Measurement of the laser-pulse group velocity in plasma waveguides.

Electrically discharged plasma channels can guide laser pulses, extending the laser-plasma interaction length to many Rayleigh ranges. In applications such as the laser-plasma accelerator, the laser group velocity in the channel plays a critical role. The laser travel time (and thus the averaged group velocity) was measured through two-pulse frequency-domain interferometry and was found to depend on the on-axis plasma density and laser spot size. The data is in agreement with theory.

Two-color laser-ionization injection.

A method is proposed to generate femtosecond, ultralow emittance (∼10-8 m rad), electron beams in a laser-plasma accelerator using two lasers of different colors. A long-wavelength pump pulse, with a large ponderomotive force and small peak electric field, excites a wake without fully ionizing a high-Z gas. A short-wavelength injection pulse, with a small ponderomotive force and large peak electric field, copropagating and delayed with respect to the pump laser, ionizes a fraction of the remaining bound electrons at a trapping wake phase, generating an electron beam that is accelerated in the wake.

Coupled beam hose and self-modulation instabilities in overdense plasma.

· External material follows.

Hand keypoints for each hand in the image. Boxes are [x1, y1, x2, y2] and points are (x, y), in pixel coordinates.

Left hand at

Transverse stability of the drive beam is critical to plasma wakefield accelerators. A long, relativistic particle beam propagating in an overdense plasma is subject to beam envelope modulation and centroid displacement (hosing) instabilities. Coupled equations for the beam centroid and envelope are derived and solved. It is shown that the hosing growth rate is comparable to self-modulation, and coupling of the self-modulation enhances beam hosing and induces harmonic content. Large amounts of hosing significantly alters the structure of the plasma wakefields.

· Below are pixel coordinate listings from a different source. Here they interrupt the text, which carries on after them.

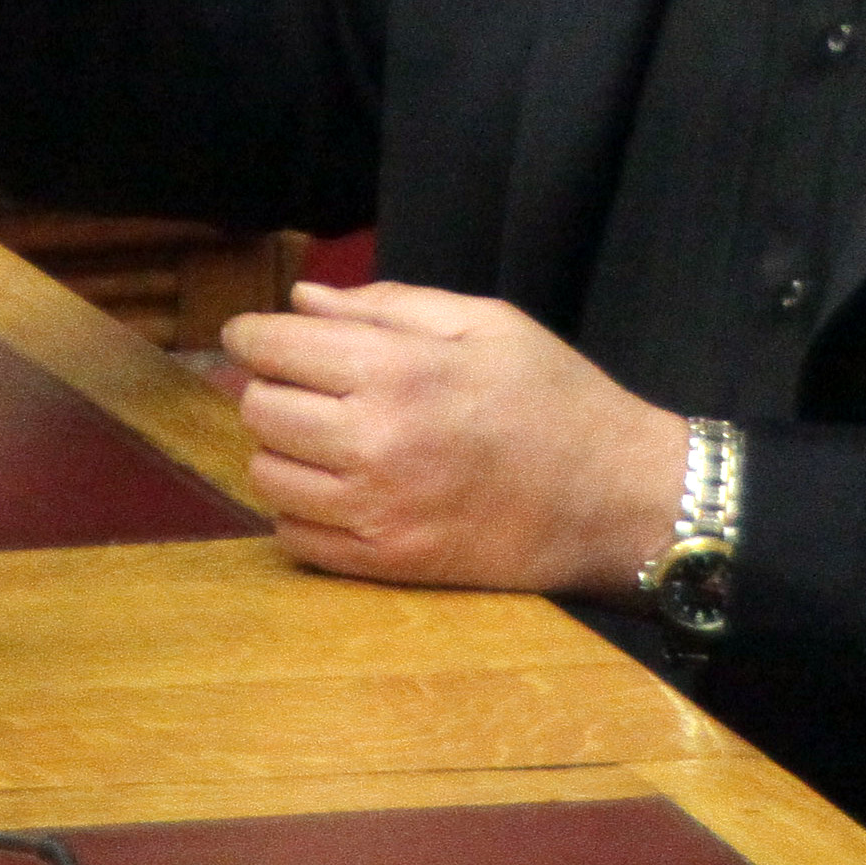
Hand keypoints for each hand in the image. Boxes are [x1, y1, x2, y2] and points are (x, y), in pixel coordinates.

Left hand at [216, 280, 690, 597]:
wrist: (614, 499)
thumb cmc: (554, 397)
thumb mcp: (484, 322)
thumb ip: (385, 306)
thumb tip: (301, 301)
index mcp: (397, 371)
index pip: (272, 348)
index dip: (251, 335)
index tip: (254, 336)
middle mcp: (373, 443)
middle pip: (258, 409)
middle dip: (271, 388)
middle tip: (307, 385)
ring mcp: (375, 512)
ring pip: (266, 474)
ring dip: (282, 450)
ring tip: (326, 437)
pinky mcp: (384, 563)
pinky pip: (293, 534)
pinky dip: (300, 508)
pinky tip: (339, 487)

Low-emittance electron bunches from a laser-plasma accelerator measured using single-shot x-ray spectroscopy.

X-ray spectroscopy is used to obtain single-shot information on electron beam emittance in a low-energy-spread 0.5 GeV-class laser-plasma accelerator. Measurements of betatron radiation from 2 to 20 keV used a CCD and single-photon counting techniques. By matching x-ray spectra to betatron radiation models, the electron bunch radius inside the plasma is estimated to be ~0.1 µm. Combining this with simultaneous electron spectra, normalized transverse emittance is estimated to be as low as 0.1 mm mrad, consistent with three-dimensional particle-in-cell simulations. Correlations of the bunch radius with electron beam parameters are presented.

Long-range persistence of femtosecond modulations on laser-plasma-accelerated electron beams.

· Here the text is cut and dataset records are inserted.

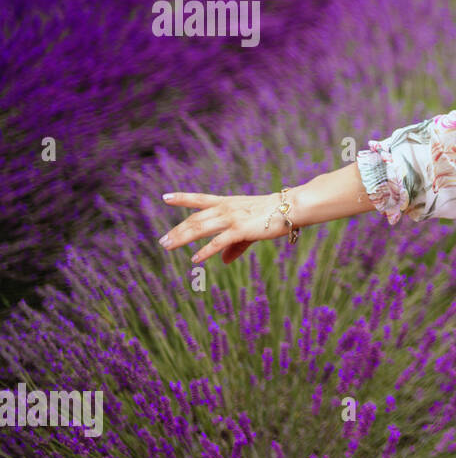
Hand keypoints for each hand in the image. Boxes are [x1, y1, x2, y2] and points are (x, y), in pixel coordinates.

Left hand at [158, 191, 296, 264]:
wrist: (291, 207)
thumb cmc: (274, 215)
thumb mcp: (250, 229)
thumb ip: (235, 245)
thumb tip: (223, 260)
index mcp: (228, 203)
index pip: (200, 200)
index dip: (182, 198)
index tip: (165, 197)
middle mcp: (226, 208)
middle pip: (195, 219)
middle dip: (177, 230)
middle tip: (162, 241)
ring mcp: (232, 218)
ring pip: (200, 228)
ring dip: (182, 238)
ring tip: (168, 246)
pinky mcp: (240, 229)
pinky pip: (218, 242)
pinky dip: (205, 251)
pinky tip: (195, 259)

Laser plasma accelerators have produced femtosecond electron bunches with a relative energy spread ranging from 100% to a few percent. Simulations indicate that the measured energy spread can be dominated by a correlated spread, with the slice spread significantly lower. Measurements of coherent optical transition radiation are presented for broad-energy-spread beams with laser-induced density and momentum modulations. The long-range (meter-scale) observation of coherent optical transition radiation indicates that the slice energy spread is below the percent level to preserve the modulations.

Growth and phase velocity of self-modulated beam-driven plasma waves.

A long, relativistic particle beam propagating in an overdense plasma is subject to the self-modulation instability. This instability is analyzed and the growth rate is calculated, including the phase relation. The phase velocity of the wake is shown to be significantly less than the beam velocity. These results indicate that the energy gain of a plasma accelerator driven by a self-modulated beam will be severely limited by dephasing. In the long-beam, strongly coupled regime, dephasing is reached in a homogeneous plasma in less than four e foldings, independent of beam-plasma parameters.